- Designing a website with Freeway 7.
- Developer(s): Softpress Systems
- Stable release: 7.1.3 / May 5, 2016
- Operating system: Mac OS X 10.6.8 or higher, Intel 32-bits only, compatible up to Mojave
- Successor: Xway
- Type: Internet publishing
- License: Proprietary
- Website: www.softpress.com

= Freeway (software) =

Web design application

Freeway (originally UniQorn) is a WYSIWYG web design application for Mac OS X developed by the British company Softpress Systems.

== UniQorn ==

Freeway is based on a pre-Mac OS X desktop publishing application called UniQorn, designed to rely on the new QuickDraw GX, and developed by Softpress in 1995. It was designed to copy QuarkXPress. UniQorn 1.1 added support for exporting its documents to the web by producing a Java applet, and version 1.2 made QuickDraw GX optional.

It was discontinued when Apple stopped supporting QuickDraw GX in Mac OS 8, and replaced by Freeway.

== Freeway ==

The idea behind Freeway is to offer a tool to design websites using an interface very similar to that of Desktop publishing applications like QuarkXPress or Adobe InDesign, without the need to dig into the HTML and JavaScript code. More advanced website features, like connecting to a database, are managed through plug-ins called "Actions". Many commonly used Actions are bundled with Freeway itself, like a suite of Actions that lets the user create a shopping cart through the Mals e-commerce system.

Freeway produces syntactically valid HTML code and Cascading Style Sheets, making it usable in situations where valid HTML code is obligatory. Versions of Freeway from 4.3 onwards also create HTML and CSS that correct many rendering problems with Internet Explorer 6 on Windows.

=== Freeway Express ===

Freeway Express appeared around the same time as version 3.5. It is a more entry level version of Freeway aimed at home users and priced accordingly compared to the Pro version. Version 6 for Freeway Expres became the freeware version of Freeway Pro.

=== Reception ===

While presenting favourably to QuarkXPress users with a familiar user experience, Freeway HTML capabilities were often compared to GoLive CyberStudio or Dreamweaver, outlining the latter had better HTML editing.

- Freeway 1.0 got 2 1/2 mice (out of 5) from Macworld in February 1998, praising the ease of use despite the limited HTML capabilities, and the missing features that the competition offers.

- Freeway 2.0 got 3 1/2 mice (out of 5) from Macworld in May 1999, citing the familiarity of use for QuarkXPress users and the good support for CSS and JavaScript, while outlining the lack of access to the HTML output. MacAddict in July 1999 additionally found its retail price too high.

- Freeway 3.0 got 3 mice (out of 5) from Macworld in September 2000, outlining the improvements, but still citing the lack in HTML import, the lack of external style sheet, and the non-validating generated HTML markup. For Freeway 3.5.5, MacAddict gave a 3 (out of 5) solid rating in February 2003.

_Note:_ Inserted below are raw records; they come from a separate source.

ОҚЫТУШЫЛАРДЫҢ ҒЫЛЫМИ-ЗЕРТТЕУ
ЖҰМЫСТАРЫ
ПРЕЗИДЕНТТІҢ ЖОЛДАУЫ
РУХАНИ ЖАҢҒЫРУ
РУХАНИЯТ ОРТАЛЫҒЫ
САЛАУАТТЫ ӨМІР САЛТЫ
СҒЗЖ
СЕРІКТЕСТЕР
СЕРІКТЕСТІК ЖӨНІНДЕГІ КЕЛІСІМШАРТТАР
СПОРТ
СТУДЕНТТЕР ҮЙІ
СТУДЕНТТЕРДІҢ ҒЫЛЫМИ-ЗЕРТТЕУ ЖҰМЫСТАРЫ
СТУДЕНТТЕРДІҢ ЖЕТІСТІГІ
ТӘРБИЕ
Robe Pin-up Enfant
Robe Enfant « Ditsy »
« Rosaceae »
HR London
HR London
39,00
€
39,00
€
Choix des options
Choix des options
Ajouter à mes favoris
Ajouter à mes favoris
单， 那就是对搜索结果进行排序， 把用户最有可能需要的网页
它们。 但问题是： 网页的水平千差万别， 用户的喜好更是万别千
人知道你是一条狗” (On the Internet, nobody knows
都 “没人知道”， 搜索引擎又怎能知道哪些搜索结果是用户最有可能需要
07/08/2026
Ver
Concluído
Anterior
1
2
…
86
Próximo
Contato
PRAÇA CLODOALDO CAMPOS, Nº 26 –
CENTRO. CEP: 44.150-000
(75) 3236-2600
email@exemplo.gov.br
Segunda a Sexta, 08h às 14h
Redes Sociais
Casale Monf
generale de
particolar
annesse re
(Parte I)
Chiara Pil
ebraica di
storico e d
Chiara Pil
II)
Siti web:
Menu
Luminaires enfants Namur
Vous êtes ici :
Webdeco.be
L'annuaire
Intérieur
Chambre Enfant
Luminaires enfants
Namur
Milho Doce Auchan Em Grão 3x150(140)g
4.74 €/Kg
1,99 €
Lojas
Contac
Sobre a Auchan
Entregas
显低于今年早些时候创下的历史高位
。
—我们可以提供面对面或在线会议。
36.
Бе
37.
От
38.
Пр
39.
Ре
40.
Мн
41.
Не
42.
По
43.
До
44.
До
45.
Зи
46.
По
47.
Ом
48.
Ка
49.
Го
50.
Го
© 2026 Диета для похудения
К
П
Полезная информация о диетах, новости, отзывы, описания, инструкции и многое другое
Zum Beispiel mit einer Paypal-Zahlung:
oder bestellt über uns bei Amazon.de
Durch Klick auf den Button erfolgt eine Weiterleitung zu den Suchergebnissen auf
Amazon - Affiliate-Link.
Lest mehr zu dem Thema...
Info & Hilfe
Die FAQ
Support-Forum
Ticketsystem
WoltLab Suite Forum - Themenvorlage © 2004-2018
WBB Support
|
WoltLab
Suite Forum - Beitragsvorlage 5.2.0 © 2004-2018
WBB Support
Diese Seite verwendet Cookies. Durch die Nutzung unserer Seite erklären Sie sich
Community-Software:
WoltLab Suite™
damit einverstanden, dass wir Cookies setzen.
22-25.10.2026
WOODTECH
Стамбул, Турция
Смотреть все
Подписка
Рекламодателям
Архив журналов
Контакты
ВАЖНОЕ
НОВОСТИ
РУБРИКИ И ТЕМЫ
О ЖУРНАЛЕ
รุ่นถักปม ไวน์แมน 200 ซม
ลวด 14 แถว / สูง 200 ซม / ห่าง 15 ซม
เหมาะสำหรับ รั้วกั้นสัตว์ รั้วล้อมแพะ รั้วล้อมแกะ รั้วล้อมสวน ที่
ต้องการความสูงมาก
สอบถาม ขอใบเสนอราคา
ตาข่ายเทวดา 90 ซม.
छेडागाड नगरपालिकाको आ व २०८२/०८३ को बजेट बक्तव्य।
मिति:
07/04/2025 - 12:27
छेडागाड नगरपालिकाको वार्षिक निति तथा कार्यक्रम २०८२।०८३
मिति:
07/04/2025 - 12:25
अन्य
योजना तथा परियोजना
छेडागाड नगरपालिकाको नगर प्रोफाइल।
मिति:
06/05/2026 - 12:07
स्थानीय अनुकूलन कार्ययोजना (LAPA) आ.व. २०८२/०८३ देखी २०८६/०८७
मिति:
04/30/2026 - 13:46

- Freeway 4 Pro got 4 1/2 (out of 5) rating from Macworld in February 2006, praising the "no HTML experience required" approach while noting the difficulty for an experienced web designer to adjust to it.

- Freeway 5 Pro got 4 (out of 5) with a great rating from MacLife in September 2008, praising its ease of use, standard compliant code and excellent documentation while being limited with HTML hand coding.

== Discontinuation ==

On July 4, 2016, Softpress announced the end of development on Freeway and other software products via a post on the homepage stating, "The end of Softpress Systems Ltd. has come. It has become clear that our prospects, both in terms of current revenue and new product development, are insufficient to sustain the company as a viable entity going forward."

At the start of 2017 the author of Freeway announced the resumption of Softpress' business without dedicated staff technical support. It currently offers five products: Freeway, Freeway Express, Chroma (for selecting color palettes), Exhibio (photo gallery creation), and Fretspace (for creating chord diagrams).

Freeway no longer runs on macOS Catalina or later as Apple deprecated support for its 32-bits API. It is being replaced by Xway.